Take the part of the items below that opens with the line containing "Načini plaćanja" and runs through the end of the items, and write those lines out again with "Prihvaćam" swapped for "Odobravam" and all else left unchanged.

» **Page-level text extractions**
....

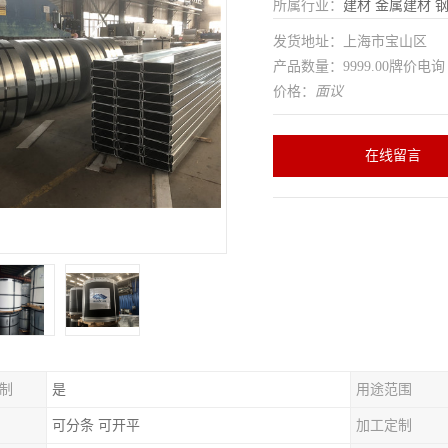
所属行业：
建材
金属建材
发货地址：上海市宝山区
产品数量：9999.00牌价电询
价格：
面议
在线留言
制
是
用途范围
可分条 可开平
加工定制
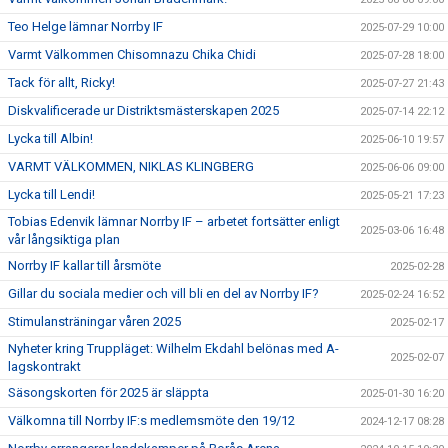
Teo Helge lämnar Norrby IF
2025-07-29 10:00
Varmt Välkommen Chisomnazu Chika Chidi
2025-07-28 18:00
Tack för allt, Ricky!
2025-07-27 21:43
Diskvalificerade ur Distriktsmästerskapen 2025
2025-07-14 22:12
Lycka till Albin!
2025-06-10 19:57
VARMT VÄLKOMMEN, NIKLAS KLINGBERG
2025-06-06 09:00
Lycka till Lendi!
2025-05-21 17:23
Tobias Edenvik lämnar Norrby IF – arbetet fortsätter enligt
2025-03-06 16:48
vår långsiktiga plan
Norrby IF kallar till årsmöte
2025-02-28
Gillar du sociala medier och vill bli en del av Norrby IF?
2025-02-24 16:52
Stimulansträningar våren 2025
2025-02-17
Nyheter kring Truppläget: Wilhelm Ekdahl belönas med A-
2025-02-07
lagskontrakt
Säsongskorten för 2025 är släppta
2025-01-30 16:20
Välkomna till Norrby IF:s medlemsmöte den 19/12
2024-12-17 08:28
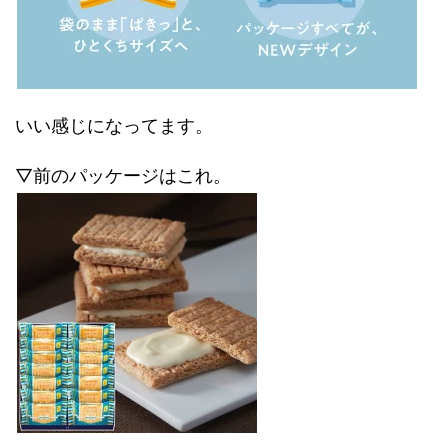
いい感じになってます。
▽前のパッケージはこれ。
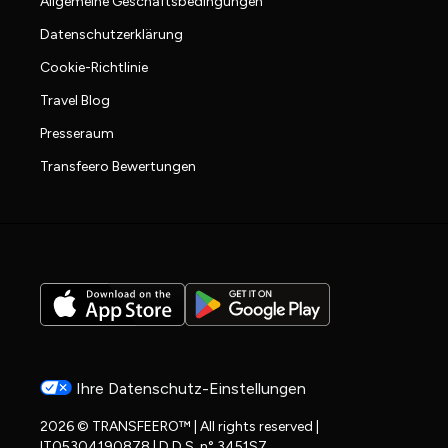
Allgemeine Geschäftsbedingungen
Datenschutzerklärung
Cookie-Richtlinie
Travel Blog
Presseraum
Transfeero Bewertungen
Ihre Datenschutz-Einstellungen
2026 © TRANSFEERO™ | All rights reserved |
IT05304190878 | D.D.S. n° 3451S7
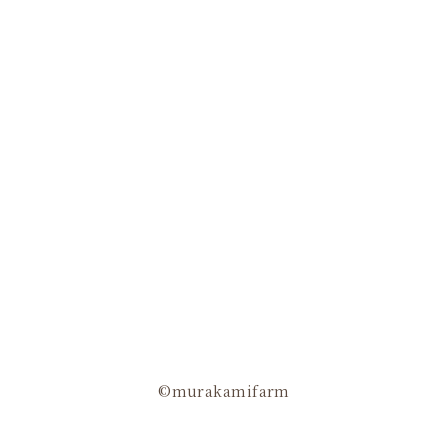
©murakamifarm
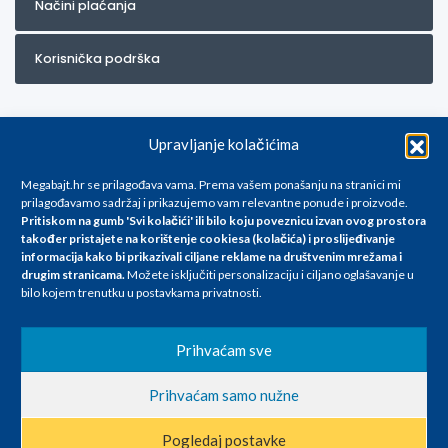
Načini plaćanja
Korisnička podrška
Upravljanje kolačićima
Megabajt.hr se prilagođava vama. Prema vašem ponašanju na stranici mi
prilagođavamo sadržaj i prikazujemo vam relevantne ponude i proizvode.
Pritiskom na gumb 'Svi kolačići' ili bilo koju poveznicu izvan ovog prostora
Za artikle kojih trenutno nema u ponudi obratite nam se na
također pristajete na korištenje cookiesa (kolačića) i proslijeđivanje
info@megabajt.hr. Sve cijene su informativnog karaktera i podložne su
informacija kako bi prikazivali ciljane reklame na
društvenim mrežama i
promjenama, a
drugim stranicama
.
Možete isključiti personalizaciju i ciljano oglašavanje u
iskazane su za avansno plaćanje(gotovina) u Eurima i uključuju PDV. Sve
bilo kojem trenutku u postavkama privatnosti.
cijene su iskazane isključivo za kupovinu putem webshop-a i mogu
se razlikovati od cijena u našim poslovnicama. Trudimo se dati što bolji
i točniji opis i sliku. Unatoč tome, ne možemo garantirati da su svi
Prihvaćam sve
navedeni podaci
i slike u potpunosti točni. Ne odgovaramo za eventualne pogreške
Prihvaćam samo nužne
nastale u opisu proizvoda, greške prilikom štampanja te promjene
cijena.
Pogledaj postavke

....

» **EXERCISE OUTPUT**
Načini plaćanja
Korisnička podrška
Upravljanje kolačićima
Megabajt.hr se prilagođava vama. Prema vašem ponašanju na stranici mi
prilagođavamo sadržaj i prikazujemo vam relevantne ponude i proizvode.
Pritiskom na gumb 'Svi kolačići' ili bilo koju poveznicu izvan ovog prostora
Za artikle kojih trenutno nema u ponudi obratite nam se na
također pristajete na korištenje cookiesa (kolačića) i proslijeđivanje
info@megabajt.hr. Sve cijene su informativnog karaktera i podložne su
informacija kako bi prikazivali ciljane reklame na
društvenim mrežama i
promjenama, a
drugim stranicama
.
Možete isključiti personalizaciju i ciljano oglašavanje u
iskazane su za avansno plaćanje(gotovina) u Eurima i uključuju PDV. Sve
bilo kojem trenutku u postavkama privatnosti.
cijene su iskazane isključivo za kupovinu putem webshop-a i mogu
se razlikovati od cijena u našim poslovnicama. Trudimo se dati što bolji
i točniji opis i sliku. Unatoč tome, ne možemo garantirati da su svi
Odobravam sve
navedeni podaci
i slike u potpunosti točni. Ne odgovaramo za eventualne pogreške
Odobravam samo nužne
nastale u opisu proizvoda, greške prilikom štampanja te promjene
cijena.
Pogledaj postavke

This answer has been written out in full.